The European Central Bank (ECB) published an updated list of supervised entities, a report on the supervision of less significant institutions (LSIs), a statement on macro-prudential policy.
The Hong Kong Monetary Authority (HKMA) published a circular on the prudential treatment of crypto-asset exposures, an update on the status of transition to new interest rate benchmarks.
The European Commission (EC) adopted the standards addressing supervisory reporting of risk concentrations and intra-group transactions, benchmarking of internal approaches, and authorization of credit institutions.

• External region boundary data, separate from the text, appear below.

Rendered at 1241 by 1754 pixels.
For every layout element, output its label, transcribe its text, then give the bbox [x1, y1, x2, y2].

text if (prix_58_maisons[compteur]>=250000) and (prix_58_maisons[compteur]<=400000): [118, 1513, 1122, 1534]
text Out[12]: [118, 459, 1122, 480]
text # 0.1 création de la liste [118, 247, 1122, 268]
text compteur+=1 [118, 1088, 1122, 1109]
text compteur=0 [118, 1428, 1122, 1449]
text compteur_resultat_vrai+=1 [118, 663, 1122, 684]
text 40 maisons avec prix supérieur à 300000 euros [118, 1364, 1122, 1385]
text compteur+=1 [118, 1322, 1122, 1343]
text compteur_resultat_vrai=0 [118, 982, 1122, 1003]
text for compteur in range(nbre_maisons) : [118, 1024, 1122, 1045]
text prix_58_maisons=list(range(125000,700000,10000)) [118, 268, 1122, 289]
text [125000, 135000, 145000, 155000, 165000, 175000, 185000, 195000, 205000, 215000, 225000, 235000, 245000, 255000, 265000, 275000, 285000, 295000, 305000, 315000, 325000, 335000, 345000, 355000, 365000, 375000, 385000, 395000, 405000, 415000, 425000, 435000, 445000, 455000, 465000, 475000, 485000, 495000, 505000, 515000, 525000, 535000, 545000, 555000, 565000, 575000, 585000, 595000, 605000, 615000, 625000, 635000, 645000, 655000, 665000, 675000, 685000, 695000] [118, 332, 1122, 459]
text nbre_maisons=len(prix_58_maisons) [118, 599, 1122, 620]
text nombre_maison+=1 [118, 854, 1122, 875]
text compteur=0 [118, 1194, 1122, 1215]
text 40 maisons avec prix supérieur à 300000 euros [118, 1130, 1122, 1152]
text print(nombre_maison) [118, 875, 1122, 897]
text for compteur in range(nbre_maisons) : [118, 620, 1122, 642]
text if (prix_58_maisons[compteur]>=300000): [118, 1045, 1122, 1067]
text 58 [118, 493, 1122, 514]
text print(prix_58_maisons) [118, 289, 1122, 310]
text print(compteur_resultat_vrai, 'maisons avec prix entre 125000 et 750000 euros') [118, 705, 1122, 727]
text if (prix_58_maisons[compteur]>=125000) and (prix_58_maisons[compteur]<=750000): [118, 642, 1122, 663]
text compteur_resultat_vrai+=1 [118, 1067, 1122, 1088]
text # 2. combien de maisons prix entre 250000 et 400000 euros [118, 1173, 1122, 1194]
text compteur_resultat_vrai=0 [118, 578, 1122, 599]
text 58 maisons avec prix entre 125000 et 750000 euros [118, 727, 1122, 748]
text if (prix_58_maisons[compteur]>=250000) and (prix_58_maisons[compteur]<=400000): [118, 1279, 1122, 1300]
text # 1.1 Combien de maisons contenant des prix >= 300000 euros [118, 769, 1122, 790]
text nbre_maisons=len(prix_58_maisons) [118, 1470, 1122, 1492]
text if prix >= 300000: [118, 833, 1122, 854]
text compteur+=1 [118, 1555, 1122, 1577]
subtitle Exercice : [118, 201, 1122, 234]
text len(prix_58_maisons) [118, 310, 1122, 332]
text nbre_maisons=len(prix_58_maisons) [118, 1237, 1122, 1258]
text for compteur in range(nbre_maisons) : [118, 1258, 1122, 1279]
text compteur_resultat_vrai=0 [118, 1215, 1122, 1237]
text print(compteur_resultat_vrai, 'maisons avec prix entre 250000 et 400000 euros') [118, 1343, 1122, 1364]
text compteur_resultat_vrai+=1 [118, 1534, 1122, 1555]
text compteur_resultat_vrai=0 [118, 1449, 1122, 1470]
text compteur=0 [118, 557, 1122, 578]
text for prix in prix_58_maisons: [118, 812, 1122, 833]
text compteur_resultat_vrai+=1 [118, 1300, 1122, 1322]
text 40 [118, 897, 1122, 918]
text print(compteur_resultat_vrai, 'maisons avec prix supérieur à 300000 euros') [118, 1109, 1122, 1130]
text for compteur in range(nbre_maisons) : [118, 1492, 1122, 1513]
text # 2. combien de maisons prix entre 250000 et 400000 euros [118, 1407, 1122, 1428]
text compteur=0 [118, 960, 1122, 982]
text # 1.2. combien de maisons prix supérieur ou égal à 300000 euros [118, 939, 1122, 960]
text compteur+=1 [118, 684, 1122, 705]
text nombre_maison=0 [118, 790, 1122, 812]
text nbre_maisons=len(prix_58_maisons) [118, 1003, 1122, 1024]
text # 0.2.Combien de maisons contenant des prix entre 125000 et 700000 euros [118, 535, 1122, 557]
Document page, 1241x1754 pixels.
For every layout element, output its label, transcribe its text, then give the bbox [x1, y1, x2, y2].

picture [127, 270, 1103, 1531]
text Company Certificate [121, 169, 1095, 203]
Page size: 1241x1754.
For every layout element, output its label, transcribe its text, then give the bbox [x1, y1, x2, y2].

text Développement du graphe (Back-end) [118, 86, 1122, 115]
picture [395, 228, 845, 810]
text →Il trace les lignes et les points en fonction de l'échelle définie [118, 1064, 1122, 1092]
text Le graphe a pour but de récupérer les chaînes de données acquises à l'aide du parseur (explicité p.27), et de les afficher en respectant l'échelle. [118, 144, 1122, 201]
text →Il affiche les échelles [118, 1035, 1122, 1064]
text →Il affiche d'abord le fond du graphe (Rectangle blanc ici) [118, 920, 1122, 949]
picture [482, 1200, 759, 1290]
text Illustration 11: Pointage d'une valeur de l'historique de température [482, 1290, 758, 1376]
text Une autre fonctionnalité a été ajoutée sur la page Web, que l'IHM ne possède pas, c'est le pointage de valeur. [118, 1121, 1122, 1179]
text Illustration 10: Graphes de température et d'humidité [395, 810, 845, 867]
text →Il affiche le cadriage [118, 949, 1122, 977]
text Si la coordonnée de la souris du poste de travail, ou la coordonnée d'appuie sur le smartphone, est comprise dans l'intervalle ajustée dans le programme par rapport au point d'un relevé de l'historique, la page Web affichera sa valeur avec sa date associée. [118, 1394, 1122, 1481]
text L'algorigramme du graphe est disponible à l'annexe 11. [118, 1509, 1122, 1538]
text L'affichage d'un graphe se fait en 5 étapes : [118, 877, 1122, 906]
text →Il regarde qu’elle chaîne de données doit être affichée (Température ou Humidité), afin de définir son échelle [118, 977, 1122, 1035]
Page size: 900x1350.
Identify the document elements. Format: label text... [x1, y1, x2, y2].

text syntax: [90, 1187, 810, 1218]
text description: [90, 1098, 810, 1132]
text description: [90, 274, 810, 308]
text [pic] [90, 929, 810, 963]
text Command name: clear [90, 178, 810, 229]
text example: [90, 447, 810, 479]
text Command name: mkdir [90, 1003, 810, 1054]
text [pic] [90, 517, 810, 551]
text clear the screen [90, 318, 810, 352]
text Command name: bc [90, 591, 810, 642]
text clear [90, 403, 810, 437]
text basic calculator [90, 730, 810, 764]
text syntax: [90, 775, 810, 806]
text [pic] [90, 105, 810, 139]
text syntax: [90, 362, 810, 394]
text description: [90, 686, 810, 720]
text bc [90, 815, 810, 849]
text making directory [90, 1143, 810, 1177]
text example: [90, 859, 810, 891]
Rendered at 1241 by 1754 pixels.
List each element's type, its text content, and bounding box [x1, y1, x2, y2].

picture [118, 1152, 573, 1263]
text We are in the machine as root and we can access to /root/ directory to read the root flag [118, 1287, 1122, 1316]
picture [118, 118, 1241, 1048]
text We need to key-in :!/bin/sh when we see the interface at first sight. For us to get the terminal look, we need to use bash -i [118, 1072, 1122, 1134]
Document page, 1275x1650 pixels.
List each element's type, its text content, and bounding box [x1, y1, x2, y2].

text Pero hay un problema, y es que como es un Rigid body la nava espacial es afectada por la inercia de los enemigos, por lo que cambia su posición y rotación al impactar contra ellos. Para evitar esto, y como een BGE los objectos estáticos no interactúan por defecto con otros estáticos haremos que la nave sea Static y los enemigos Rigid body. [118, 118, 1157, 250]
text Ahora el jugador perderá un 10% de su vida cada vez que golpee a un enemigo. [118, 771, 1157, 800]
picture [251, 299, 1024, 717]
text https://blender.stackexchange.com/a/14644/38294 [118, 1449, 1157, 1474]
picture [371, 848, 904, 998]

The China Banking and Insurance Regulatory Commission (CBIRC) issued rules to manage the risk of off-balance sheet business of commercial banks and rules on corporate governance of financial institutions.
The Hong Kong Monetary Authority (HKMA) made announcements to address sustainability issues in the financial sector.
The European Banking Authority (EBA) published regulatory standards on identification of a group of connected clients (GCC) as well as updated the lists of identified financial conglomerates.
The General Board of the European Systemic Risk Board (ESRB), at its December meeting, issued an updated risk assessment via the quarterly risk dashboard and held discussions on key policy priorities to address the systemic risks in the European Union.
The Financial Conduct Authority (FCA) is seeking comments, until December 21, 2022, on the draft guidance for firms to support existing mortgage borrowers.
The Financial Stability Board (FSB) published a report that assesses progress on the transition from the Interbank Offered Rates, or IBORs, to overnight risk-free rates as well as a report that assesses global trends in the non-bank financial intermediation (NBFI) sector.